Aber die AfD legt den Koran so wörtlich aus, wie es sonst nur die fundamentalistischsten Islamisten machen, und erklärt, der Islam sei mit dem Grundgesetz nicht vereinbar – was im Übrigen auch für viele Bibelpassagen gilt, wenn man sie wörtlich auslegt.
„Der Islam gehört nicht zu Deutschland“, steht im AfDProgrammentwurf. Minarette und Muezzins will die AfD verbieten. Der Islam sei keine Religion, sondern eine politische Bewegung. Teile der AfD fordern sogar ein Verbot neuer Moscheen, und Herr Gauland sagt: „Ich will nicht, dass der Islam in Deutschland ist“.
Worauf läuft das denn hinaus? – Auf ein Verbot islamischer Glaubensgemeinschaften und darauf, dass 5 % der Bevölkerung an der Ausübung ihrer Religion gehindert werden. Ich finde, Heribert Prantl kommentiert in der „Süddeutschen“ treffend, Verfassungsfeinde seien nicht die Muslime, sondern die AfD, die ihnen das Recht auf Religionsausübung streitig mache.
(Beifall bei der LINKEN, bei Abgeordneten der CDU, der SPD und des BÜNDNISSES 90/DIE GRÜNEN sowie der Abg. Mürvet Öztürk (fraktions- los))

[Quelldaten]
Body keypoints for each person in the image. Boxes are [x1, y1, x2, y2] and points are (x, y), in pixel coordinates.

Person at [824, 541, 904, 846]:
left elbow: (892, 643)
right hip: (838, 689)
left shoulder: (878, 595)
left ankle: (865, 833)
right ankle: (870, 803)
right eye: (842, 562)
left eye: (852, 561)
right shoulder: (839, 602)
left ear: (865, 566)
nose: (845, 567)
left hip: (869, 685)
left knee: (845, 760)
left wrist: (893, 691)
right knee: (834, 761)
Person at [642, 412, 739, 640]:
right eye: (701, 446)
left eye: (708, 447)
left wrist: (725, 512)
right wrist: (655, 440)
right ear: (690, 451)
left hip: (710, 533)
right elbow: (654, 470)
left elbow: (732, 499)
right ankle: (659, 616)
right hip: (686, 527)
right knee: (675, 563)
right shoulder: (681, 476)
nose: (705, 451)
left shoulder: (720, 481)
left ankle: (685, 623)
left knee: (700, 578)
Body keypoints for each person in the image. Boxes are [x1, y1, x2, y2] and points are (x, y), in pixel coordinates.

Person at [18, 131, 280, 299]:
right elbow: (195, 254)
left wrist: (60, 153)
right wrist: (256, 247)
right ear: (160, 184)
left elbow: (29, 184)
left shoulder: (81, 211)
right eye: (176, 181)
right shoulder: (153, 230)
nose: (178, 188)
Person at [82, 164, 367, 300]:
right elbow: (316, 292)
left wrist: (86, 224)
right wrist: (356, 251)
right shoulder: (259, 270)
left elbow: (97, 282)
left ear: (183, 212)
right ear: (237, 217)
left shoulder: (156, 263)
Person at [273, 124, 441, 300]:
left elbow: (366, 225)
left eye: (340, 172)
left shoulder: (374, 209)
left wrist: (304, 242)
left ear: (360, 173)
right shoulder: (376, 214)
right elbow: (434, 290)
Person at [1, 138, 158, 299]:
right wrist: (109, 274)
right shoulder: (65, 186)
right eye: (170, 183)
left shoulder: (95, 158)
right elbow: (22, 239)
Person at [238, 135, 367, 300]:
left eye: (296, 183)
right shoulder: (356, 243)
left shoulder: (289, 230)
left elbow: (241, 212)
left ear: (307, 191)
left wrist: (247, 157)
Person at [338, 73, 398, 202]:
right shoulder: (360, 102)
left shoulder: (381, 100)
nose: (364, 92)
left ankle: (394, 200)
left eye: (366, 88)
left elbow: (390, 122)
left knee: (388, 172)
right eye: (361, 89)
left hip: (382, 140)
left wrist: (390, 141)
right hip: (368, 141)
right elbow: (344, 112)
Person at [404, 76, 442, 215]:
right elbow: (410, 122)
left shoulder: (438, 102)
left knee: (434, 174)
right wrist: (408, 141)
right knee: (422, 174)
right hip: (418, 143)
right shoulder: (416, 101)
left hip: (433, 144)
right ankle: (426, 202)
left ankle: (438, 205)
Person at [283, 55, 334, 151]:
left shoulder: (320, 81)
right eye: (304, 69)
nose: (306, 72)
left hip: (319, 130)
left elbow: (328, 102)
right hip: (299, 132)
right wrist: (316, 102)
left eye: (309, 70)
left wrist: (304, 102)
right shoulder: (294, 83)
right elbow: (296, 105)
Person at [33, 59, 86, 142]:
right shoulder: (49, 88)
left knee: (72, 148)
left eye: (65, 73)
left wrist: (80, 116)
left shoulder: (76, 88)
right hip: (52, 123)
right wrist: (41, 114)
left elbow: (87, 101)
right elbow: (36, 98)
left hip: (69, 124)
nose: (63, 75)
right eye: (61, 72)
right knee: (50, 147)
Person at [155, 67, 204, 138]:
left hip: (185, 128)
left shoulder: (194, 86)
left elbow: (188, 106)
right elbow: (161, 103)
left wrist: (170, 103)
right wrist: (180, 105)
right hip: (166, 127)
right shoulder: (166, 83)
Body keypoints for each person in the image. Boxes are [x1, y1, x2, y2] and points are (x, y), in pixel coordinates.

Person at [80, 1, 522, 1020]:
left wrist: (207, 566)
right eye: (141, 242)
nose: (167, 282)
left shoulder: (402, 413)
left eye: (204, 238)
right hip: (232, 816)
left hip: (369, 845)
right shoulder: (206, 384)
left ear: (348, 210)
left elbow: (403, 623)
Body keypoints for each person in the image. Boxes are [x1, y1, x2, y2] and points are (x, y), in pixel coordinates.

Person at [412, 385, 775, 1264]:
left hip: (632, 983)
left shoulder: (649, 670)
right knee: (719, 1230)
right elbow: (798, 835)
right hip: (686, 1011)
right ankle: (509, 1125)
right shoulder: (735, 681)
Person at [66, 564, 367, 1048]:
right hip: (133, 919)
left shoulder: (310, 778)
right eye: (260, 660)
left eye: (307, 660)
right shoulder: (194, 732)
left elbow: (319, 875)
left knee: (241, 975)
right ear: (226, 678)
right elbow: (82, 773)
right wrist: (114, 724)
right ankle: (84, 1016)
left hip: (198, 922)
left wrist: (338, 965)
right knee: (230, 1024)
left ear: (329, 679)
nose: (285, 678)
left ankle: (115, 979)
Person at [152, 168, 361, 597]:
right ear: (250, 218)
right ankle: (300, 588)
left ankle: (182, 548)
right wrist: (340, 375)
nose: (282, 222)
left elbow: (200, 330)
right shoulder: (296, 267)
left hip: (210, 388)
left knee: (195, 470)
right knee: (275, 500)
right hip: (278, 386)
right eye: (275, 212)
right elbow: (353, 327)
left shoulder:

■ **Ziel der Übung**
Geben Sie den obigen Textauszug zur Haltung der AfD gegenüber dem Islam vollständig und unverändert wieder.

■ **Lösung der Aufgabe**
Aber die AfD legt den Koran so wörtlich aus, wie es sonst nur die fundamentalistischsten Islamisten machen, und erklärt, der Islam sei mit dem Grundgesetz nicht vereinbar – was im Übrigen auch für viele Bibelpassagen gilt, wenn man sie wörtlich auslegt.
„Der Islam gehört nicht zu Deutschland“, steht im AfDProgrammentwurf. Minarette und Muezzins will die AfD verbieten. Der Islam sei keine Religion, sondern eine politische Bewegung. Teile der AfD fordern sogar ein Verbot neuer Moscheen, und Herr Gauland sagt: „Ich will nicht, dass der Islam in Deutschland ist“.
Worauf läuft das denn hinaus? – Auf ein Verbot islamischer Glaubensgemeinschaften und darauf, dass 5 % der Bevölkerung an der Ausübung ihrer Religion gehindert werden. Ich finde, Heribert Prantl kommentiert in der „Süddeutschen“ treffend, Verfassungsfeinde seien nicht die Muslime, sondern die AfD, die ihnen das Recht auf Religionsausübung streitig mache.
(Beifall bei der LINKEN, bei Abgeordneten der CDU, der SPD und des BÜNDNISSES 90/DIE GRÜNEN sowie der Abg. Mürvet Öztürk (fraktions- los))